産 地
島根県能義郡広瀬市、安来市
特 徴
民芸的な手織絵絣の木綿織物。
山陰の三絵絣(弓ヶ浜絣、倉吉絣、広瀬絣)のひとつで、絵柄が精巧。また、かつて「広瀬の大柄、備後の中柄、久留米の小柄」という評判も得た。
紋様には松竹梅や鶴亀などのめでたい柄が多く、広瀬絣でつくった布団は、嫁入り布団とも、また、死に布団とも呼ばれた。花嫁が嫁入りをする際、広瀬絣でつくった布団を嫁入り道具のひとつとして持参し、初夜に床入りをすませたあと大切に保管して、天寿をまっとうするときにふたたびこれを用いる風習があったためである。
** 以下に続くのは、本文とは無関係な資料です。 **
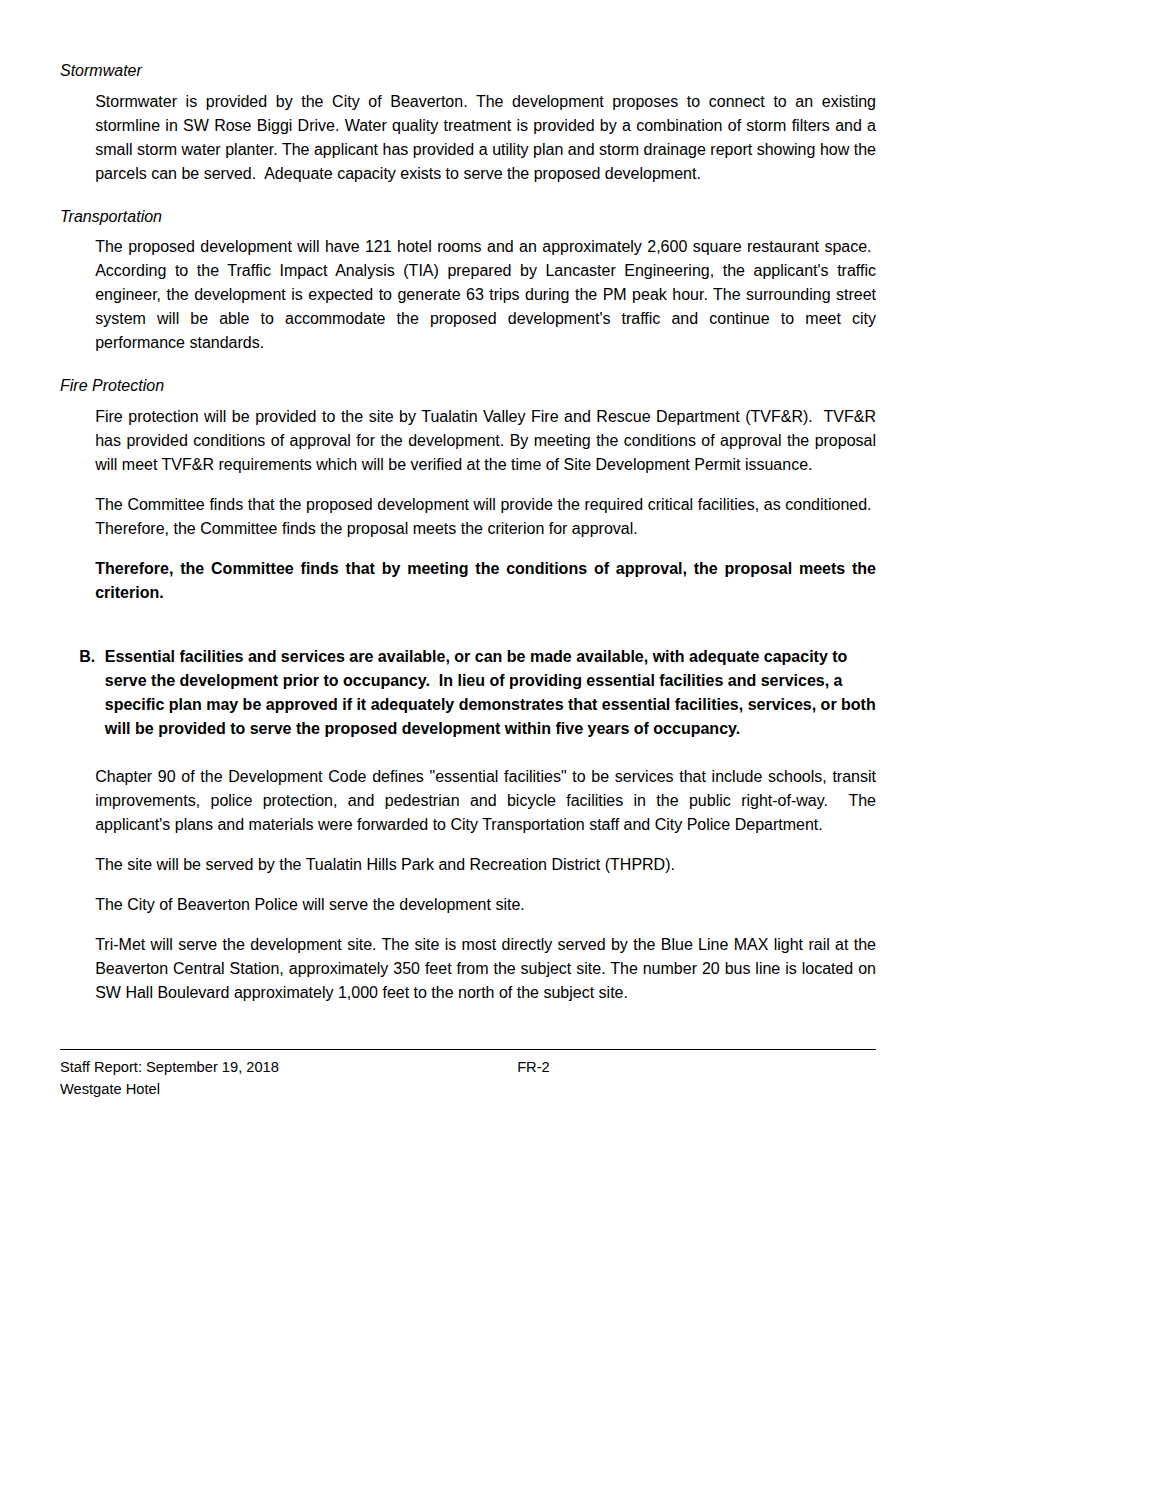Stormwater
Stormwater is provided by the City of Beaverton. The development proposes to connect to an existing stormline in SW Rose Biggi Drive. Water quality treatment is provided by a combination of storm filters and a small storm water planter. The applicant has provided a utility plan and storm drainage report showing how the parcels can be served. Adequate capacity exists to serve the proposed development.
Transportation
The proposed development will have 121 hotel rooms and an approximately 2,600 square restaurant space. According to the Traffic Impact Analysis (TIA) prepared by Lancaster Engineering, the applicant's traffic engineer, the development is expected to generate 63 trips during the PM peak hour. The surrounding street system will be able to accommodate the proposed development's traffic and continue to meet city performance standards.
Fire Protection
Fire protection will be provided to the site by Tualatin Valley Fire and Rescue Department (TVF&R). TVF&R has provided conditions of approval for the development. By meeting the conditions of approval the proposal will meet TVF&R requirements which will be verified at the time of Site Development Permit issuance.
The Committee finds that the proposed development will provide the required critical facilities, as conditioned. Therefore, the Committee finds the proposal meets the criterion for approval.
Therefore, the Committee finds that by meeting the conditions of approval, the proposal meets the criterion.
B.
Essential facilities and services are available, or can be made available, with adequate capacity to serve the development prior to occupancy. In lieu of providing essential facilities and services, a specific plan may be approved if it adequately demonstrates that essential facilities, services, or both will be provided to serve the proposed development within five years of occupancy.
Chapter 90 of the Development Code defines "essential facilities" to be services that include schools, transit improvements, police protection, and pedestrian and bicycle facilities in the public right-of-way. The applicant's plans and materials were forwarded to City Transportation staff and City Police Department.
The site will be served by the Tualatin Hills Park and Recreation District (THPRD).
The City of Beaverton Police will serve the development site.
Tri-Met will serve the development site. The site is most directly served by the Blue Line MAX light rail at the Beaverton Central Station, approximately 350 feet from the subject site. The number 20 bus line is located on SW Hall Boulevard approximately 1,000 feet to the north of the subject site.
Staff Report: September 19, 2018 Westgate Hotel
FR-2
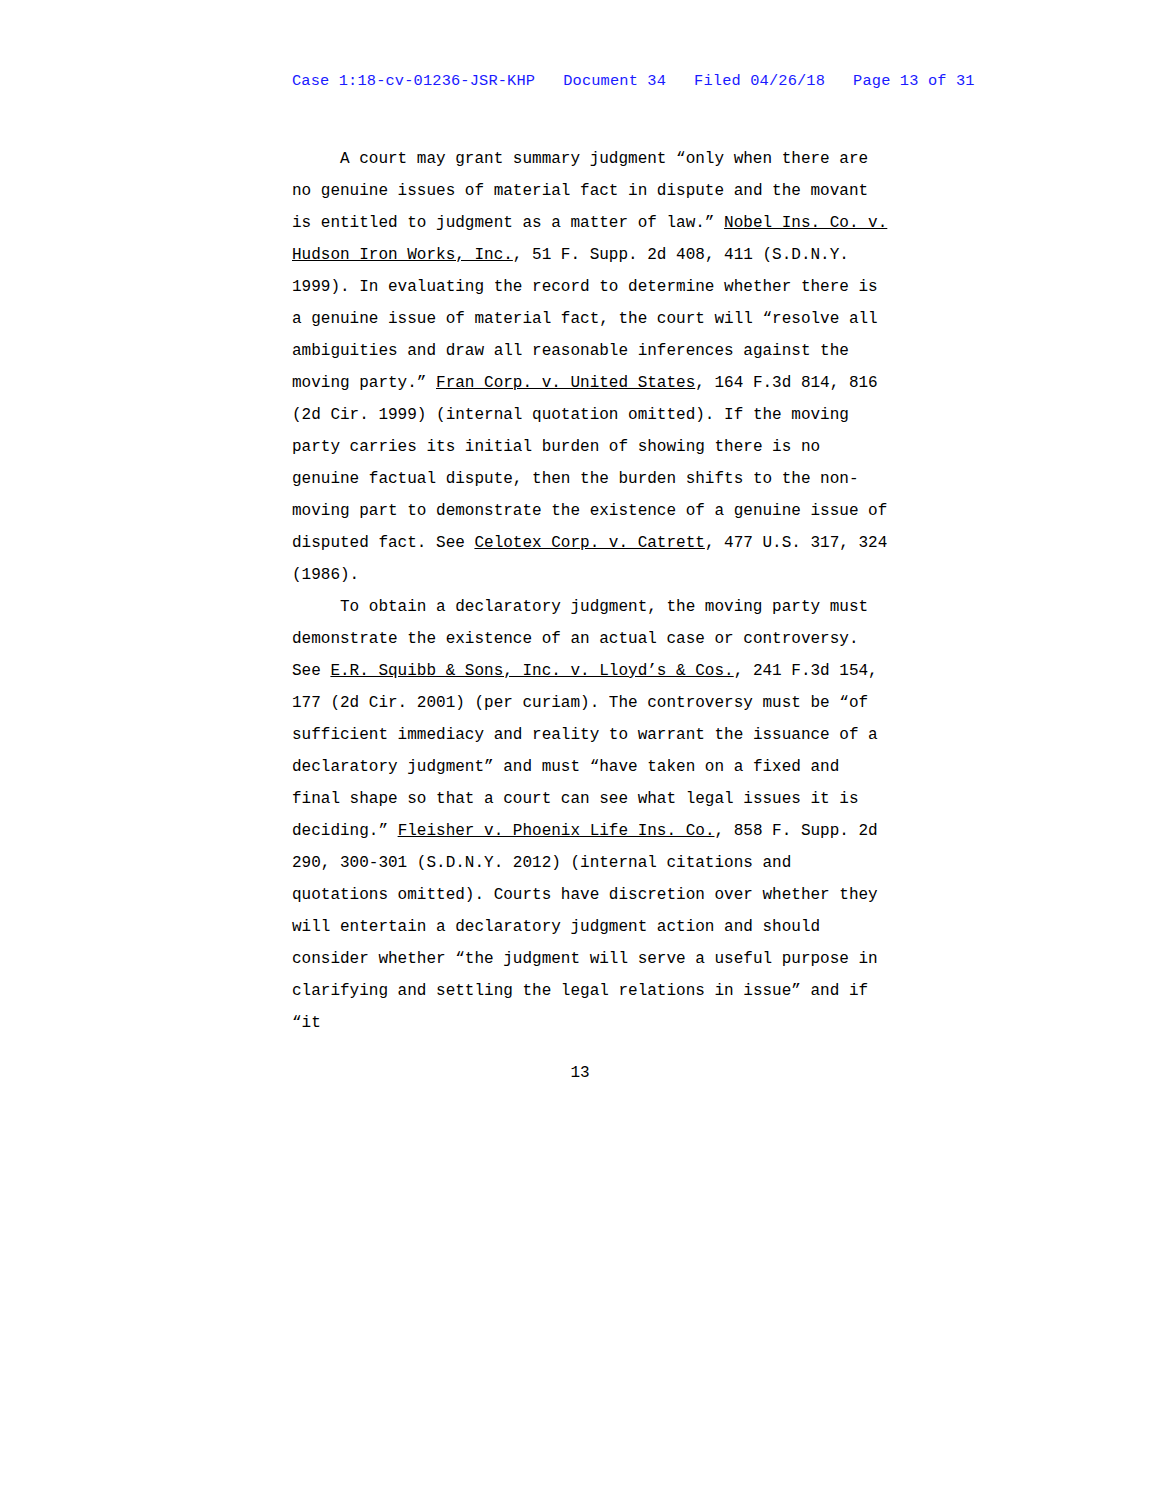Case 1:18-cv-01236-JSR-KHP Document 34 Filed 04/26/18 Page 13 of 31
A court may grant summary judgment “only when there are no genuine issues of material fact in dispute and the movant is entitled to judgment as a matter of law.” Nobel Ins. Co. v. Hudson Iron Works, Inc., 51 F. Supp. 2d 408, 411 (S.D.N.Y. 1999). In evaluating the record to determine whether there is a genuine issue of material fact, the court will “resolve all ambiguities and draw all reasonable inferences against the moving party.” Fran Corp. v. United States, 164 F.3d 814, 816 (2d Cir. 1999) (internal quotation omitted). If the moving party carries its initial burden of showing there is no genuine factual dispute, then the burden shifts to the non-moving part to demonstrate the existence of a genuine issue of disputed fact. See Celotex Corp. v. Catrett, 477 U.S. 317, 324 (1986).
To obtain a declaratory judgment, the moving party must demonstrate the existence of an actual case or controversy. See E.R. Squibb & Sons, Inc. v. Lloyd’s & Cos., 241 F.3d 154, 177 (2d Cir. 2001) (per curiam). The controversy must be “of sufficient immediacy and reality to warrant the issuance of a declaratory judgment” and must “have taken on a fixed and final shape so that a court can see what legal issues it is deciding.” Fleisher v. Phoenix Life Ins. Co., 858 F. Supp. 2d 290, 300-301 (S.D.N.Y. 2012) (internal citations and quotations omitted). Courts have discretion over whether they will entertain a declaratory judgment action and should consider whether “the judgment will serve a useful purpose in clarifying and settling the legal relations in issue” and if “it
13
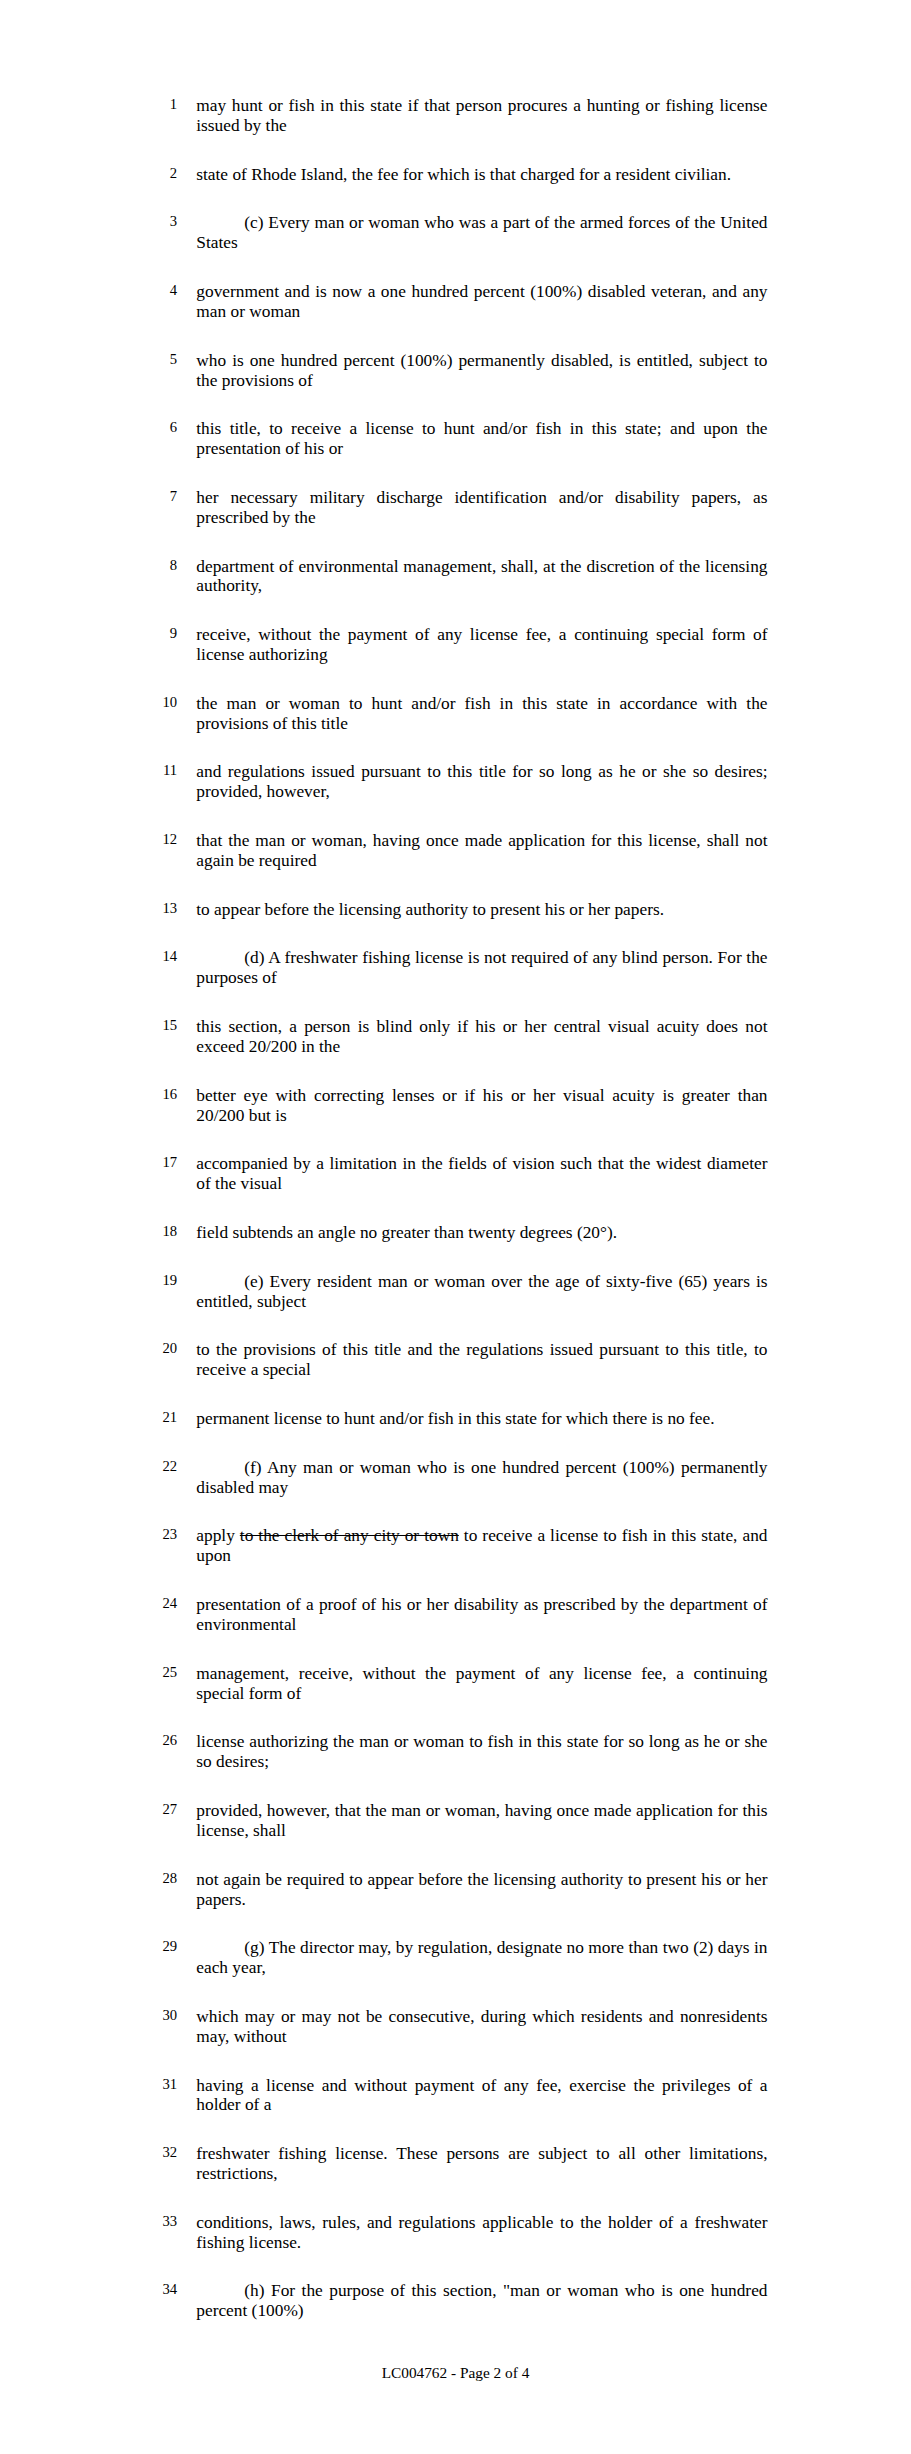may hunt or fish in this state if that person procures a hunting or fishing license issued by the
state of Rhode Island, the fee for which is that charged for a resident civilian.
(c) Every man or woman who was a part of the armed forces of the United States
government and is now a one hundred percent (100%) disabled veteran, and any man or woman
who is one hundred percent (100%) permanently disabled, is entitled, subject to the provisions of
this title, to receive a license to hunt and/or fish in this state; and upon the presentation of his or
her necessary military discharge identification and/or disability papers, as prescribed by the
department of environmental management, shall, at the discretion of the licensing authority,
receive, without the payment of any license fee, a continuing special form of license authorizing
the man or woman to hunt and/or fish in this state in accordance with the provisions of this title
and regulations issued pursuant to this title for so long as he or she so desires; provided, however,
that the man or woman, having once made application for this license, shall not again be required
to appear before the licensing authority to present his or her papers.
(d) A freshwater fishing license is not required of any blind person. For the purposes of
this section, a person is blind only if his or her central visual acuity does not exceed 20/200 in the
better eye with correcting lenses or if his or her visual acuity is greater than 20/200 but is
accompanied by a limitation in the fields of vision such that the widest diameter of the visual
field subtends an angle no greater than twenty degrees (20°).
(e) Every resident man or woman over the age of sixty-five (65) years is entitled, subject
to the provisions of this title and the regulations issued pursuant to this title, to receive a special
permanent license to hunt and/or fish in this state for which there is no fee.
(f) Any man or woman who is one hundred percent (100%) permanently disabled may
apply to the clerk of any city or town to receive a license to fish in this state, and upon
presentation of a proof of his or her disability as prescribed by the department of environmental
management, receive, without the payment of any license fee, a continuing special form of
license authorizing the man or woman to fish in this state for so long as he or she so desires;
provided, however, that the man or woman, having once made application for this license, shall
not again be required to appear before the licensing authority to present his or her papers.
(g) The director may, by regulation, designate no more than two (2) days in each year,
which may or may not be consecutive, during which residents and nonresidents may, without
having a license and without payment of any fee, exercise the privileges of a holder of a
freshwater fishing license. These persons are subject to all other limitations, restrictions,
conditions, laws, rules, and regulations applicable to the holder of a freshwater fishing license.
(h) For the purpose of this section, "man or woman who is one hundred percent (100%)
LC004762 - Page 2 of 4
絣工程に、ほかには見られない「まかせ」という方法がとられている。
用 途
着尺地、夜具地、座布団地。
変 遷
広瀬絣は、医師の妻、長岡貞子が米子の弓ヶ浜絣の染色、製織の技術を習得し、広瀬で織ったことに始まるといわれる。これが江戸末期の文政年間(一八一八~一八三〇)のことで、その後、広瀬絣は松平藩の保護をうけて発展した。弘化年間(一八四四~一八四八)の前後には、藩お抱えの図案師が大柄の絵絣をデザインし、これが広瀬絣として広く知られるに至った。
明治時代には久留米絣と争うほど盛況で、明治三十年代には量産体制を整えるため、地機から高機へ、手引糸から紡績糸へと変更したが、大正四年の大火、大戦の勃発などで衰退した。
現在、技術保持者の天野氏により復興されつつある。